9) Hipster, Flipsters – Lord Buckley: If you’re familiar with the work of Lord Buckley, “well, there you jolly well are, then, aren’t you,” and if not, he was a…translator…of sorts. This is his version of Mark Antony’s funeral oration;

10) Cry Me a River – Julie London: mostly this is only because it’s the only song I can think of that uses the word “plebeian”;

11) Stand – Harvey Averne: this cover of the Sly & the Family Stone classic is on here purely because I’m backstage at one of my favorite weird moments of the show, in which Brutus tells everyone to get out of the tent while he and Cassius have it out and it reminds me of the servants of Freedonia calling repeatedly for “His Excellency’s Car” in Duck Soup;

12) You Don’t Bring Me Flowers – Barbra Streisand & Neil Diamond: I find it difficult to hear Cassius say that of late “I have not from your eyes, that gentlenesse/ And show of Love, as I was wont to have” without hearing this in my head

13) Death Letter – Casssandra Wilson: correspondence, as always in Shakespeare, bears some weight, but let’s say this one in particular is for Portia;

14) You’re On Fire – They Might Be Giants: this one was also going to be for Portia in a literal sense, but the figurative sense of Cassius, the poor sap, all yokèd with a lamb that carries anger as the flint bears fire.

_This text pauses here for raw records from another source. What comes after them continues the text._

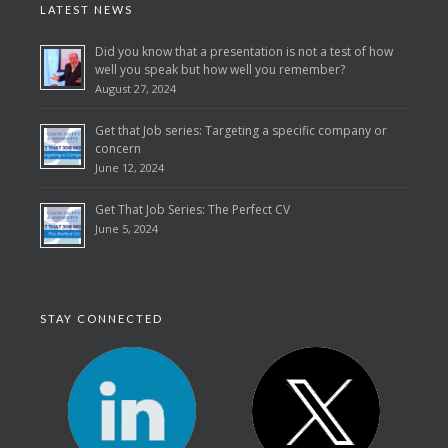
LATEST NEWS
Did you know that a presentation is not a test of how
well you speak but how well you remember?
August 27, 2024
Get that Job series: Targeting a specific company or
concern
June 12, 2024
Get That Job Series: The Perfect CV
June 5, 2024
STAY CONNECTED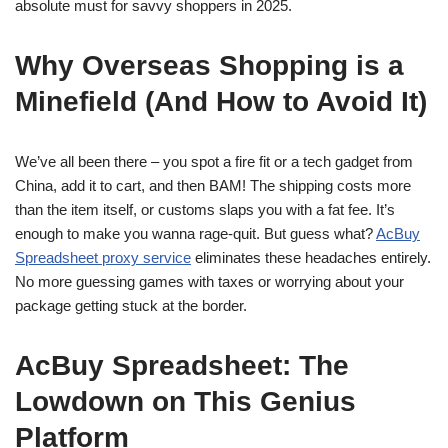
absolute must for savvy shoppers in 2025.
Why Overseas Shopping is a
Minefield (And How to Avoid It)
We’ve all been there – you spot a fire fit or a tech gadget from
China, add it to cart, and then BAM! The shipping costs more
than the item itself, or customs slaps you with a fat fee. It’s
enough to make you wanna rage-quit. But guess what?
AcBuy
Spreadsheet proxy service
eliminates these headaches entirely.
No more guessing games with taxes or worrying about your
package getting stuck at the border.
AcBuy Spreadsheet: The
Lowdown on This Genius
Platform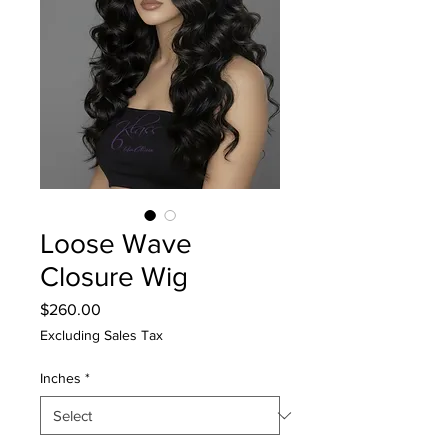
Loose Wave
Closure Wig
Price
$260.00
Excluding Sales Tax
Inches
*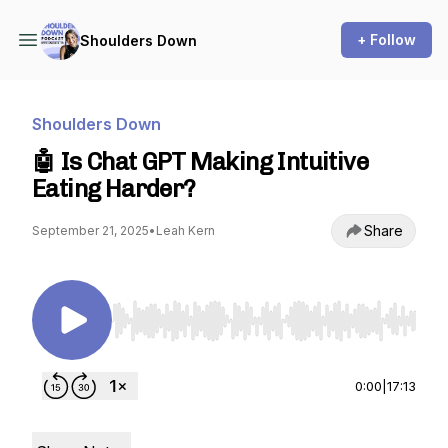
+ Follow
Shoulders Down
Shoulders Down
🤖 Is Chat GPT Making Intuitive
Eating Harder?
Share
September 21, 2025
•
Leah Kern
Use Left/Right to seek, Home/End to jump to st
0:00
|
17:13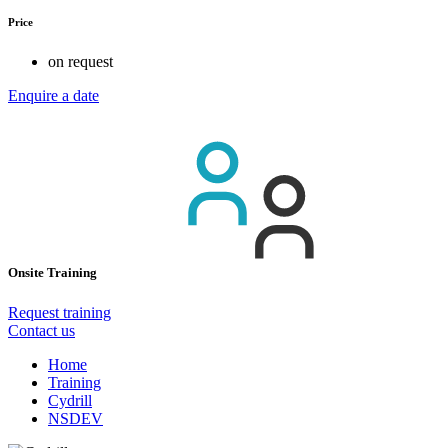
Price
on request
Enquire a date
Onsite Training
Request training
Contact us
Home
Training
Cydrill
NSDEV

15) White Ghost Shivers – New Orleans Owls: I like to think the “White” in this instance is in reference to Perry, that keeper-alive of Great Caesar’s ghost, but then I also like to think the Owls in the band sat even at noonday upon the marketplace, hooting and shrieking, but there’s no heed to be taken of me;

16) Starstruck – The Kinks: is this for the victims of various cults of personality in Rome, or for those who believe the fault is in our stars that we are underlings, or to those maskers & revelers addicted to wine & champagne? I don’t know, it just seemed right and I’ll always include something from Ray Davies given half a chance;

17) When In Rome – Blossom Dearie: translated from the Italian – If you tend to conform to a known social norm, that’s a more ***. Or as Blossom herself sings at the end, “Disregard the signs and the omens”;

18) Oh, Happy Day – Edwin Hawkins: know that most of the cast, too, has this post-final-couplet earworm – thanks a heap, Octavius (and Francesco Carotta);

19) Won’t Get Fooled Again – Labelle: I love this version. If history teaches us anything, though, it is that we will, in fact, be fooled again; but keep prayin’, Mr. Townshend.

———-

* And to the couple of people who have asked why I don’t do this on Spotify: they frequently don’t have the versions of songs that I want. And one is not another. Such is life.

** I love the Prince version(s) too, but he always skips that verse, which was the whole point of the song’s appearance here.

*** the proper singular is “mos”, but that’s even less funny.